To domesticate something is to defuse its wildness, making it safe, livable-with. Walt Disney famously did this with animals (think of the difference between a mouse scurrying across your kitchen floor and the white-gloved, kid-hugging Mickey), and it’s useful to compare the animator’s work with the way Fischer, who often riffs on cartoon aesthetics, un-domesticates that which has been domesticated, whether it be bourgeois implements and the social practices they imply, exhausted images from myth, or icons of modern art.
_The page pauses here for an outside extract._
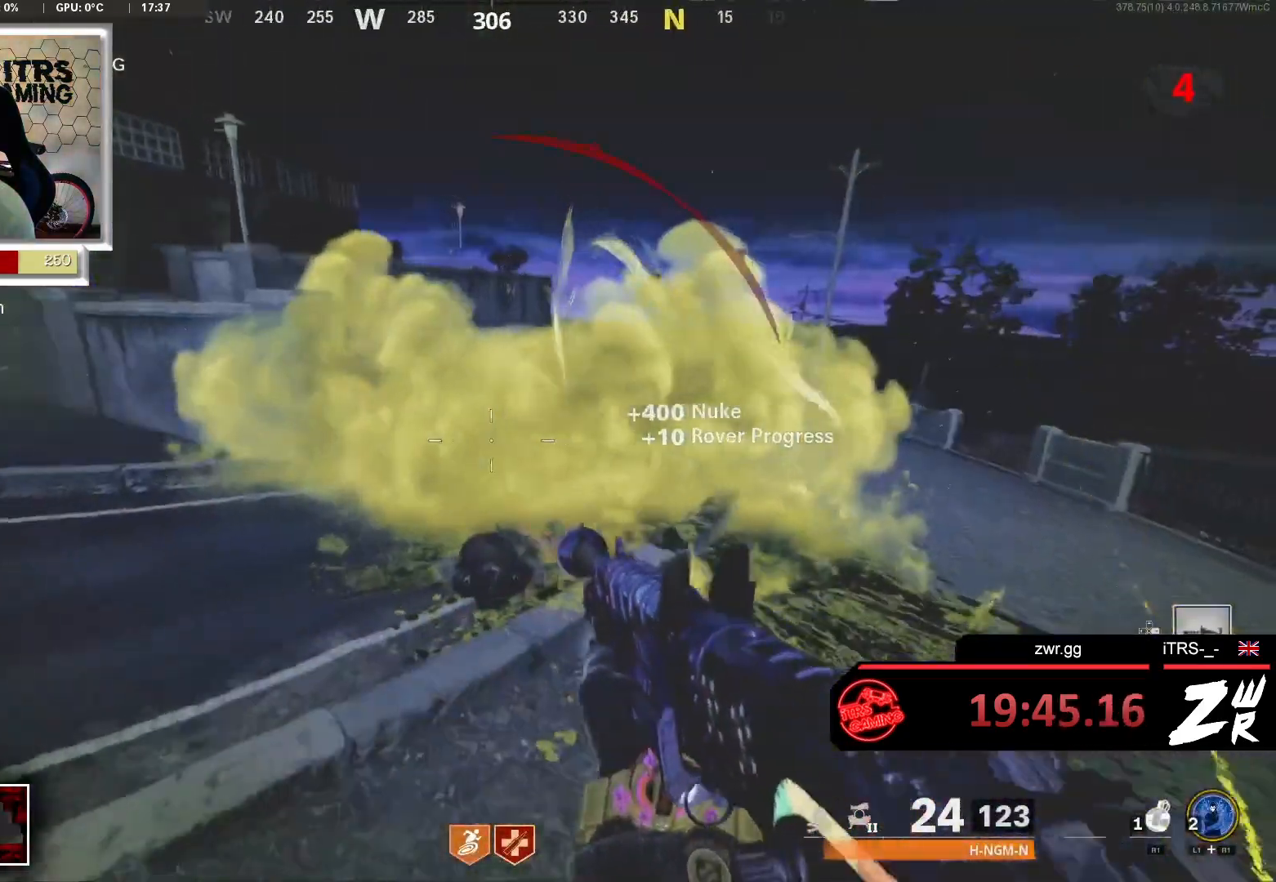
{"buttons": ["SQUARE"], "left_stick": "up", "right_stick": "center", "events": [[67, "right_stick", "left"], [233, "left_stick", "up-left"], [233, "right_stick", "center"], [333, "SQUARE", "down"], [400, "left_stick", "up"]]}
Disney presents us with an essentially Platonic world in which, say, Donald, Huey, Duey and Luey all conform to the ‘form of the duck’, or every tree in a scrolling backdrop has the same perfectly calibrated number of leaves. In contrast, Fischer shows us what this world might look like when the rot sets in. In ‘Kir Royal’, his recent retrospective at Kunsthaus Zürich, the artist presented a group of works that included the purposely cack-handed Tea Set (2002), trimmed hopefully, and a little heartbreakingly, in gold paint; Untitled (2003), a sword set in a fibreglass stone that looked like it’d been plucked from the grounds of a forgotten Arthurian theme park; Horses Dream of Horses (2004), a flurry of sculpted, cartoonish raindrops whose form fluctuated between tears and cum, and a Donald Judd-like mirrored box filled with a stinking mixture of cigarette butts and cold black coffee. Looking at these pieces, each of them, it seemed to me, took a fantasy, a familiar gleaming thought, and made it grimly, specifically physical, and therefore strange again. They are, in a way, the kissing cousins of the stone famously kicked by Samuel Johnson in refutation of Bishop Berkeley’s theory that the corporeal world was nothing but a dream. This, most philosophers agree, was no refutation at all, but I’m not sure that matters. It was an act of gruff self-confidence, and as Fischer’s work shows, self-confidence goes a long way. Self-confidence is sexy. Self-confidence gets things done.